In his closing statement, Bono said the glowing ads did not reflect the yacht’s history. The builder, Inlet Boat Works, of Murrells Inlet, S.C., had gone out of business before the sale, its owner “driven to suicide by financial stress,” Bono says. Double Billed had been built to pay an investor, who sold it to Talbert in a land development deal. “Neither [of the previous owners] had any interest in this boat,” Bono says. “They didn’t use it for pleasure. It was built for speculation.”
In his summation, Connick said HMY shouldn’t be held liable for hull problems it couldn’t have known about. He says O’Neill acknowledged in testimony that if there were manufacturing-related defects in the hull – Bono described them as a “ticking time bomb” – they “probably could not have been discovered without destructive testing.” Surveyor Price testified that he had concluded “something had happened” to Double Billed between his preclosing survey and another one he did several months later to investigate the flexing.
Connick characterized O’Neill as a savvy businessman who bought a “no-name boat” built by a defunct company for a “low-ball price,” and he bought the boat “as is” after a thorough survey. “His ego will not allow him to accept responsibility for a deal that he fairly entered into with Double Billed LLC,” Connick told the jury.

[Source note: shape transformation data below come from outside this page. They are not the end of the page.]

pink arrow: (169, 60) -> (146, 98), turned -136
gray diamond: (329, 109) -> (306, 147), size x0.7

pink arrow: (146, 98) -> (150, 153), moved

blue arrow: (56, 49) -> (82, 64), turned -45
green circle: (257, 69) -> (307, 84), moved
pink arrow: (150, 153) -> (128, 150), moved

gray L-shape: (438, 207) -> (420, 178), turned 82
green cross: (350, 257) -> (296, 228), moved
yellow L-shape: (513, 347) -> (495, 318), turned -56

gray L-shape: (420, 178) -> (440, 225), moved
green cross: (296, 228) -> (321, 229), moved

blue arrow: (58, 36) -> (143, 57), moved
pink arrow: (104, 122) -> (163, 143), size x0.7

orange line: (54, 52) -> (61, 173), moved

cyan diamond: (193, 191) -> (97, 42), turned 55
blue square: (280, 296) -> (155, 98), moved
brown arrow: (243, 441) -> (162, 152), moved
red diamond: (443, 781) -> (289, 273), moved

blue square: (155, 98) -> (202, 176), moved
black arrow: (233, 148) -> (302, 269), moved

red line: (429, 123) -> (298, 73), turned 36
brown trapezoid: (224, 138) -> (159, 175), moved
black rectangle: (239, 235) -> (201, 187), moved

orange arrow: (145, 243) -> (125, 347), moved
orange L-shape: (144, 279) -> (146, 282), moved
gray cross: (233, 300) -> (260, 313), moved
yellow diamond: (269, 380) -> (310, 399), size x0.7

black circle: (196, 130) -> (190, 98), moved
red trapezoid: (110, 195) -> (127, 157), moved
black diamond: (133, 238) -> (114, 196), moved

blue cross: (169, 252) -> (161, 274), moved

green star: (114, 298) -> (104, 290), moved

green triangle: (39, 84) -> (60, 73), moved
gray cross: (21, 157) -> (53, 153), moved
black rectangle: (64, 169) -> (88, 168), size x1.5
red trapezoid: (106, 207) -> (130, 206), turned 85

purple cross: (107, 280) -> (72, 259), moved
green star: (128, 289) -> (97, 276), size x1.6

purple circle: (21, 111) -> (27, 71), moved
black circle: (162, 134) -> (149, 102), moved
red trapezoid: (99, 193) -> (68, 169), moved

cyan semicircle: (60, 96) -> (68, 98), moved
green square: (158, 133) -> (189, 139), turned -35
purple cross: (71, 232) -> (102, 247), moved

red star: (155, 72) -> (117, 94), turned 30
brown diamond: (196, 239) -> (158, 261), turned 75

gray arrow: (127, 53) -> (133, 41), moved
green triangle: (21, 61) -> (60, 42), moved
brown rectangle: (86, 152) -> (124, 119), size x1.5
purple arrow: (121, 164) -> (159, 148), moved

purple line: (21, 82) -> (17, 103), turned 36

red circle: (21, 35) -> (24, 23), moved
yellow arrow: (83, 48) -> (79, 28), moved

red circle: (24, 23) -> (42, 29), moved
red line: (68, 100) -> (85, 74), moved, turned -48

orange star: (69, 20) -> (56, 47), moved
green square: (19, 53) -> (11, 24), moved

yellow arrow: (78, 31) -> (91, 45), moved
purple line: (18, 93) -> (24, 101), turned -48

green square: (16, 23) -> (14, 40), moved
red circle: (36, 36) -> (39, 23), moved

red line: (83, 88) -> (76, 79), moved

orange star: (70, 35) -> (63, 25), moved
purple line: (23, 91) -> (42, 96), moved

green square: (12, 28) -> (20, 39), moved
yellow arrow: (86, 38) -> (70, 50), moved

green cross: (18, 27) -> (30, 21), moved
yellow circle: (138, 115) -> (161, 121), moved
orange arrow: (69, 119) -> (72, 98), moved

Bono argued the brokerage misled O’Neill. He said the case is about “truth, trust and safety,” and full disclosure. Before O’Neill sued, he gave HMY a chance to work out a deal and give him the boat he thought he had bought, Bono says. “I think the message is plain and simple,” Bono says. “No. 1, tell the truth, especially when safety and seaworthiness are at issue. Second, stand behind what you sell when you launch a vessel into the stream of commerce.”
The jury rejected O’Neill’s contention that HMY and Barboni had committed fraud or violated the Florida Deceptive and Unfair Trade Practices Act, but it found them liable for negligent misrepresentation.